Pour beaucoup, il semble que nous ayons déjà un pied planté dans un avenir insupportablement dystopique. Combien de temps faudra-t-il encore avant que les systèmes politiques ne s’effondrent et que nous ne nous retournions les uns contre les autres faute d’une santé mentale correcte en partant dans une frénésie pour les derniers morceaux de nourriture ? (Ou toute autre forme imaginable d’horreur de masse ?) Pour d’autres, ce genre de scénario est un délire, un symptôme de la panique médiatique. Ces deux « réalités » sont sujettes à caution. Qui peut dire qui est le plus en colère ?

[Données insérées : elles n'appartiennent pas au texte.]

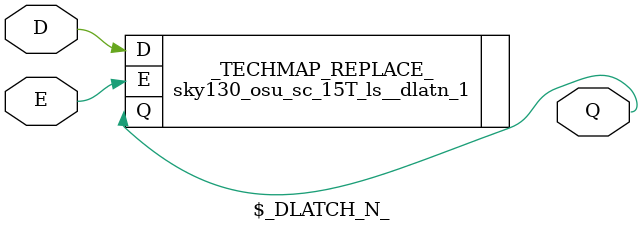
<source format=v>
module $_DLATCH_P_(input E, input D, output Q);
    sky130_osu_sc_15T_ls__dlat_1 _TECHMAP_REPLACE_ (
        .D(D),
        .E(E),
        .Q(Q)
        );
endmodule

module $_DLATCH_N_(input E, input D, output Q);
    sky130_osu_sc_15T_ls__dlatn_1 _TECHMAP_REPLACE_ (
        .D(D),
        .E(E),
        .Q(Q)
        );
endmodule

</source>
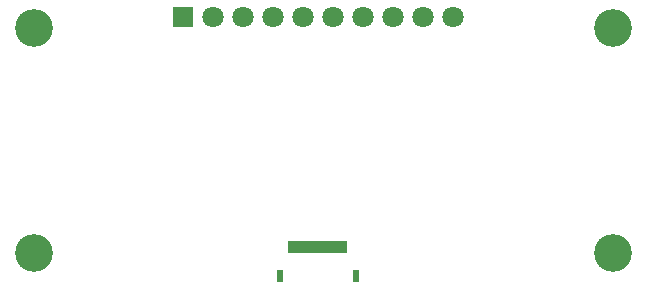
<source format=gts>
G04*
G04 #@! TF.GenerationSoftware,Altium Limited,Altium Designer,23.8.1 (32)*
G04*
G04 Layer_Color=8388736*
%FSLAX44Y44*%
%MOMM*%
G71*
G04*
G04 #@! TF.SameCoordinates,F21FC784-CF66-45F2-9398-5FBE0A3DAB67*
G04*
G04*
G04 #@! TF.FilePolarity,Negative*
G04*
G01*
G75*
%ADD14R,0.5032X1.0032*%
%ADD15R,0.6032X1.0032*%
%ADD16C,1.8032*%
%ADD17R,1.8032X1.8032*%
%ADD18C,3.2032*%
D14*
X292500Y35222D02*
D03*
X287500D02*
D03*
X282500D02*
D03*
X277500D02*
D03*
X272500D02*
D03*
X267500D02*
D03*
X262500D02*
D03*
X257500D02*
D03*
X252500D02*
D03*
X247500D02*
D03*
D15*
X238000Y10222D02*
D03*
X302000D02*
D03*
D16*
X384300Y229351D02*
D03*
X358900D02*
D03*
X308100D02*
D03*
X181100D02*
D03*
X206500D02*
D03*
X282700D02*
D03*
X231900D02*
D03*
X257300D02*
D03*
X333500D02*
D03*
D17*
X155700D02*
D03*
D18*
X520000Y30000D02*
D03*
Y220000D02*
D03*
X30000D02*
D03*
Y30000D02*
D03*
M02*

</source>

La psychologie du déni de la science climatique

Pour que la réalité présente ressemble à un ensemble de conditions confortablement cohérentes, il faut inclure un calcul autour de l’avenir. Certaines personnes sont enclines à la catastrophe tandis que d’autres préfèrent effacer la possibilité de désagréments. On pourrait dire que ces deux tendances sont des tentatives d’auto-préservation. Faut-il agir de manière préventive pour éviter une catastrophe, s’exposer à des accusations d’anxiété pathologique, ou garder son calme et continuer au risque de paraître au mieux obtus ou au pire égoïstement destructeur ? Est-ce que c’est fou de faire le deuil de quelque chose avant de l’avoir perdu ?

 

C’est peut-être une question particulièrement poignante pour une génération de jeunes qui se demandent sérieusement s’il est ou non irresponsable d’avoir des enfants, beaucoup choisissant de ne pas le faire par crainte de ce que l’avenir proche leur réserve.

 

Dans un sens, toutes les réponses au climat écologique actuel sont folles, ou du moins exaspérantes. Prenez la menace au sérieux et risquez de succomber à la solastalgie, ou bien effacez-la et soyez accusé de vous écarter de la réalité. Dans le premier cas, vous vous énervez vous-même et dans le second, vous énervez les autres. Il peut parfois sembler que la seule réponse raisonnable soit la mélancolie, la colère et l’impuissance. C’est ce qu’a déclaré le Dr Courtney Howard, présidente du conseil d’administration de l’Association canadienne des médecins pour l’environnement : « L’intersection entre l’urgence climatique et la santé mentale et physique va devenir l’un des principaux problèmes du monde. »

 

Pour ceux qui ont l’oreille au sol, c’est évidemment déjà le cas.